Ben de, Hasan hocam da imamlıktan emekli, İstanbul’da Hat ile uğraşmak için en uygun meslek İmam-hatiplik diye düşünüyor ve çok istiyordum.
Bütün öğrencileriyle kırmadan, incitmeden, yorulmadan, sabırla ilgilenirdi halen de öyledir. Mesela bizim öğrencilerimizden teberrüken Hasan Çelebi hocamıza ders göstermek isteyenler olur, onlara bile sabırla teker teker tatlı dille nasihatler eder, sabır ve şefkatle dersini kontrol eder.
Hasan hocanın bu eğitim modelini uygulayabilen bir talebesi bu sanatı ileriki bir nesle aktarma, öğretme noktasında başarılı olmuştur diye düşünüyorum.
Asude bir hayatı vardır, acele etmez, teenni ile hareket eder, vakurdur, ihtişamlı bir görüntüsü vardır.
Bana böyle bir görev verildi. O göreve 2008 senesinde tek başımıza başladık, devam ettik. Hoca eğitim-öğretim konusunda, ders gösterme konusunda bize nasıl davrandıysa, nasıl ödev kontrol ettiyse, kontrol ederken neler söylediyse, tamamen onu taklit etmeye çalıştım, tamamen onu yapmaya çalıştım.
Hamit Aytaç’tan birkaç kişi ders almış, Hamit bey hocalık yapmış tabi fakat bu işi devam ettiren, çok talebesi olan, çok hattat yetiştiren Hasan Çelebi’den başka bir öğrencisi olmamıştır.

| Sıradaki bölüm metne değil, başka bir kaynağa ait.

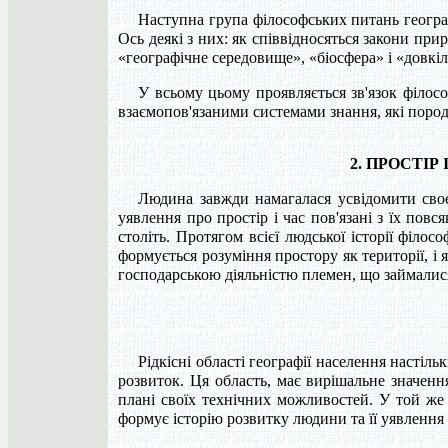
Наступна група філософських питань географ
Ось деякі з них: як співвідносяться закони при
«географічне середовище», «біосфера» і «довкілля
У всьому цьому проявляється зв'язок філосо
взаємопов'язаними системами знання, які пор
2. ПРОСТІР
Людина завжди намагалася усвідомити своє
уявлення про простір і час пов'язані з їх по
століть. Протягом всієї людської історії філо
формується розуміння простору як території, і я
господарською діяльністю племен, що займалис
Рідкісні області географії населення настіл
розвиток. Ця область, має вирішальне значен
плані своїх технічних можливостей. У той же 
формує історію розвитку людини та її уявлення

Bunda bir hikmet var o da hocanın öğretim ve eğitim metodudur. Kol kanat gererek kırmadan, üzmeden, moralini bozmadan göstermiş olduğu o müşfik eğitim-öğretim metodudur diye düşünüyorum..
Vakit ayırdığınız için teşekkür ederiz.
1975 yılında Kastamonu, Tosya'da doğdu.1997 yılında Marmara Üniversitesi İlahiyat Fakültesi'nden mezun oldu. Üsküdar Gülfem Hatun Camii’nde İmam-Hatip olarak görev yapıyor. Üsküdar’da bulunan yazıhanesinde ve Balaban Tekkesi Kültür Evi’nde hat dersleri vermeye ve Hüsn-i Hat çalışmalarına devam ediyor.